Vivimos en función de oleajes. No los de Costa Ballena o los del Palmar cuando sube la marea. Las olas con adjetivo calificativo que suele aclarar los términos. En esto de las oleadas nos estamos convirtiendo en protagonistas indirectos. Vivimos como lo hace el mar. Por oleadas. Por culpa de los avances tecnológicos, las prerrogativas de los mandamases y las salidas de tono, las olas son ahora las definitorias de un tipo de vida que nos sumerge en lo que ellas quieran. Por aquello de murciélagos, talibanes, aumento de las temperaturas o aseveraciones cualitativas sobre las cantidades ordinales que los medios de comunicación quieren inventar, las olas de la pandemia están llegando a sembrar muchas dudas entre los posibles infectados.

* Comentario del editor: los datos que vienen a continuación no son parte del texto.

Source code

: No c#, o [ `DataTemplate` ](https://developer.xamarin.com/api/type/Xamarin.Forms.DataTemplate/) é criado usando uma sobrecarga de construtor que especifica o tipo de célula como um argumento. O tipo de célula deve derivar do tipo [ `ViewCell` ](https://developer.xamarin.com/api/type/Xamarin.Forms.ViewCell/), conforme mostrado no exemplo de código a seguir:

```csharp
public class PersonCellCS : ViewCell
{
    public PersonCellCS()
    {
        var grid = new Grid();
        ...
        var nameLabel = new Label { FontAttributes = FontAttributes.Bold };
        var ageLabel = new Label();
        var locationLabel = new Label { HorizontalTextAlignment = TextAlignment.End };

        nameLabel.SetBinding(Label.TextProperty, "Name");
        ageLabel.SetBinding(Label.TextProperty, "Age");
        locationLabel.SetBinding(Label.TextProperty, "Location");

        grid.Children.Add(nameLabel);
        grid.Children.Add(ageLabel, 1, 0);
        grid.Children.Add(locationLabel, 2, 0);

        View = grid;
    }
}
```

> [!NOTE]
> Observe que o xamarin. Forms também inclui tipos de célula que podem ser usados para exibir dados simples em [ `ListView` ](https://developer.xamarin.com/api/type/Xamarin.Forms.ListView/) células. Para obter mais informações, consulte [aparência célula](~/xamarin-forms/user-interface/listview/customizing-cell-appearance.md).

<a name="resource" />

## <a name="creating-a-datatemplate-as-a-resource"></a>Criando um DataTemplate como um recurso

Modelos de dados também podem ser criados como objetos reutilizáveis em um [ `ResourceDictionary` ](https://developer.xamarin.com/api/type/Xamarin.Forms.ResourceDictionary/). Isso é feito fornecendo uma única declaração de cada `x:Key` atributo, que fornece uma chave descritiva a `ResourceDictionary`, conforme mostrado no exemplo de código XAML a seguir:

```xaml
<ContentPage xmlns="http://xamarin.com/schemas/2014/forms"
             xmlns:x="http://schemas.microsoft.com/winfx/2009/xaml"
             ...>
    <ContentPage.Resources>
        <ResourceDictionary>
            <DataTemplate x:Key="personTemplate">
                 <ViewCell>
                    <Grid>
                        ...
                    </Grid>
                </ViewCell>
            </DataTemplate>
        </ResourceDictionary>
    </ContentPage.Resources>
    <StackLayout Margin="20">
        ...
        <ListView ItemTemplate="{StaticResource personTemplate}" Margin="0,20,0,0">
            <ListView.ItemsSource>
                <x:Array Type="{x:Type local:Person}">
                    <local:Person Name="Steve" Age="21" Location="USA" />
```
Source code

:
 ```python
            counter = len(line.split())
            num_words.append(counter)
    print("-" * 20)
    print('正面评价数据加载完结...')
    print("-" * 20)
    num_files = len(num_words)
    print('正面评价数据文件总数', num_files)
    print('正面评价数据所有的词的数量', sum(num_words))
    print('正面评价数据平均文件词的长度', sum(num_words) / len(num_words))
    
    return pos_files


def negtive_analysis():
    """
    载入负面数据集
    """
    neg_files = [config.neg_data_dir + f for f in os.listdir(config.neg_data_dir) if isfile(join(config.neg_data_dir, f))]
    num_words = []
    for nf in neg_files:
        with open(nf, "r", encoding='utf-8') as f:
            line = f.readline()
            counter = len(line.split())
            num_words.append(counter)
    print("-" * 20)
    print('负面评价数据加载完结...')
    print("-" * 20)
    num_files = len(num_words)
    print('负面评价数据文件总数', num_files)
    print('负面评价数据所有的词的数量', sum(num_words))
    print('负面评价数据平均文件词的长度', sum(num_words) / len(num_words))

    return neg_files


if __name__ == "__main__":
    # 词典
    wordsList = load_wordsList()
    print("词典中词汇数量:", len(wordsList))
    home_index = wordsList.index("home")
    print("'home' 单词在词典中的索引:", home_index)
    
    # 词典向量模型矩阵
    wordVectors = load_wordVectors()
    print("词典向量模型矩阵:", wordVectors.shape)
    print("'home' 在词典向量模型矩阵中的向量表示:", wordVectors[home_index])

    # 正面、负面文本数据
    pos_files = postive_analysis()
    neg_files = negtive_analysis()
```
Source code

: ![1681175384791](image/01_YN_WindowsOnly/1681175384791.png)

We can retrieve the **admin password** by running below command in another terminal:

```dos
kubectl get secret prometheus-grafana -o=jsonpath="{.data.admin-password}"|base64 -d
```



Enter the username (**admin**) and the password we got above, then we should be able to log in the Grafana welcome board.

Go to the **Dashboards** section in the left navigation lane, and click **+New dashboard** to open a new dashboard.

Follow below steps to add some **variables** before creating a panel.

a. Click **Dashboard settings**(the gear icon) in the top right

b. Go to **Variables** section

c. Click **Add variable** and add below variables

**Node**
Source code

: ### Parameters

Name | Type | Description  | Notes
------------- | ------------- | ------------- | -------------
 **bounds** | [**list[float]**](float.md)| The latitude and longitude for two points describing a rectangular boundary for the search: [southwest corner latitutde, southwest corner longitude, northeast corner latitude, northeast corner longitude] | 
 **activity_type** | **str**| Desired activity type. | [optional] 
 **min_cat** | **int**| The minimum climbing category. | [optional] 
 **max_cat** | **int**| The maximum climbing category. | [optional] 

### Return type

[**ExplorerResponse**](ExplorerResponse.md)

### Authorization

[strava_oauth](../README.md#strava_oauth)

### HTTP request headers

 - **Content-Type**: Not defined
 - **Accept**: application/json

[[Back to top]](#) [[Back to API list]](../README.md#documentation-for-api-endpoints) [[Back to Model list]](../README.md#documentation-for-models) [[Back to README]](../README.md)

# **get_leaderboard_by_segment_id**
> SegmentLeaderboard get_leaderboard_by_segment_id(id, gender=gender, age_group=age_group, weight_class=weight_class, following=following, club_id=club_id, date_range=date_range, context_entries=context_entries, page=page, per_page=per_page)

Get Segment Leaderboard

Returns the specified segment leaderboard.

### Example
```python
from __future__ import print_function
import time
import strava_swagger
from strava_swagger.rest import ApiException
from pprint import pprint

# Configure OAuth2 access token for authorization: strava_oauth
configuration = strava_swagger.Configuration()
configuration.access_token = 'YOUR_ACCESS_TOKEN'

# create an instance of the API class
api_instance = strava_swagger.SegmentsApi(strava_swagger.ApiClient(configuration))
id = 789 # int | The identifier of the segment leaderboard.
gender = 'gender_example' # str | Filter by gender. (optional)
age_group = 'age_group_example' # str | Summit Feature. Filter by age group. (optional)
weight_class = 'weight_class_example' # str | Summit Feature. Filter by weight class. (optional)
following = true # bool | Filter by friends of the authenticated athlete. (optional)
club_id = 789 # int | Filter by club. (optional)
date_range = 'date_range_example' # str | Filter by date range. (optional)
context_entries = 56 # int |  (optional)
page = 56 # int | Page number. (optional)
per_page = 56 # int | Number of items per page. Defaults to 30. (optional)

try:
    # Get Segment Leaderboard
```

Para colmo, ahora aparece el invento posmoderno de las olas de calor que, en realidad, son las mismas de todos los años, pero que sirven para cuantificar portadas de telediarios. Lo de la globalización es capaz de inventar que la ola de la pandemia de Jerez sea la misma infecciosa que la que está acabando con la suerte de miles de niñas y mujeres en Afganistán o, que por arte de la magia mágico religiosa de los machos imbuidos de otra ola, la más antigua de todas, la de la idiocia testosterónica de civilizaciones en busca de dictadura neuronal sigan campando en sus anchas. Funcionamos por impulso, por eso, no es por recordar el parque scout.

Lo cierto es que la memoria histórica tiene entre sus lágrimas la posibilidad de sentir, que como hace décadas, un tal Adolfo, de apellido Hitler, no quería saber nada de los gitanos y que ahora, esos gitanos imprescindibles de la fiesta de la Bulería, giman con su compás para que muchas niñas y mujeres afganas puedan acabar viniendo con ilusión a Jerez a ser felices bailando bulerías. Qué pena que el Guadalete no tenga oleadas para que el windsurf histórico sea tendencia.